No concurrent systemic steroids

Radiotherapy

Recovered from prior radiotherapy

Surgery

Not specified

Other

More than 3 weeks since prior systemic anticancer therapy
No other concurrent systemic anticancer therapy

Patient Characteristics:

Age

16 and over

Performance status

ECOG 0-2

Life expectancy

More than 3 months

Hematopoietic

WBC ≥ 3,000/mm³
Platelet count ≥ 90,000/mm³
Lymphocyte count ≥ 500/mm³
No concurrent coagulation disorders

Hepatic

Bilirubin ≤ 2.0 mg/dL (< 3.0 mg/dL for patients with Gilbert's syndrome)
AST and ALT < 3 times normal
Albumin ≥ 2.5 g/dL
Hepatitis B surface antigen negative
Hepatitis C antibody negative

Renal

Creatinine ≤ 2.0 mg/dL

Cardiovascular

Normal thallium stress test*
No prior myocardial infarction
No history of severe coronary artery disease
No major medical illness of the cardiovascular system

[Note: *For patients > 50 years of age OR who have a history of cardiovascular disease]

Pulmonary

No major medical illness of the respiratory system

Immunologic

HIV negative
No active systemic infection
No presence of opportunistic infections
No primary or secondary immunodeficiency
No autoimmune disease
No other known immunodeficiency

Other

No sensitivity to denileukin diftitox or any of its components (e.g., diphtheria toxin, interleukin-2, or excipients)
Willing to undergo leukapheresis
Not pregnant or nursing
Negative pregnancy test
Fertile patients must use effective contraception

Expected Enrollment

A total of 10-96 patients (5-48 per stratum) will be accrued for this study within 3-4 years.

Outcomes

Primary Outcome(s)

Clinical response

Secondary Outcome(s)

Changes in levels of CD4-positive CD25-positive lymphocytes in the peripheral blood
Toxicity

Outline

Patients are stratified according to disease type (metastatic melanoma vs metastatic kidney cancer).
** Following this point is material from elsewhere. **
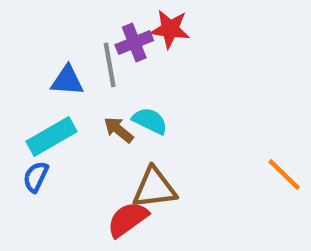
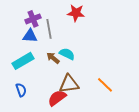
purple cross: (134, 43) -> (33, 19), moved
orange line: (284, 175) -> (105, 85), moved
blue semicircle: (36, 177) -> (21, 90), moved, turned 136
Patients receive denileukin diftitox IV over 1 hour on days 1-5, 21-25, 42-46, and 63-67. Treatment repeats every 84 days (12 weeks) for up to a maximum total of 5 courses in the absence of disease progression, autoimmune ocular toxicity attributable to denileukin diftitox, or any other unacceptable toxicity. At any time during therapy, patients achieving a complete response receive 1 additional course of therapy after the complete response.

Trial Contact Information

Trial Lead Organizations

NCI - Center for Cancer Research

Steven Rosenberg, MD, PhD, Protocol chair
Ph: 866-820-4505
Email: sar@nih.gov

Registry Information

Official Title		Phase II Evaluation of Denileukin Diftitox in Patients With Metastatic Melanoma or Metastatic Kidney Cancer

Trial Start Date		2004-03-11

Registered in ClinicalTrials.gov		NCT00082914

Date Submitted to PDQ		2004-03-11

Information Last Verified		2005-12-20

Note: The purpose of most clinical trials listed in this database is to test new cancer treatments, or new methods of diagnosing, screening, or preventing cancer. Because all potentially harmful side effects are not known before a trial is conducted, dose and schedule modifications may be required for participants if they develop side effects from the treatment or test. The therapy or test described in this clinical trial is intended for use by clinical oncologists in carefully structured settings, and may not prove to be more effective than standard treatment. A responsible investigator associated with this clinical trial should be consulted before using this protocol.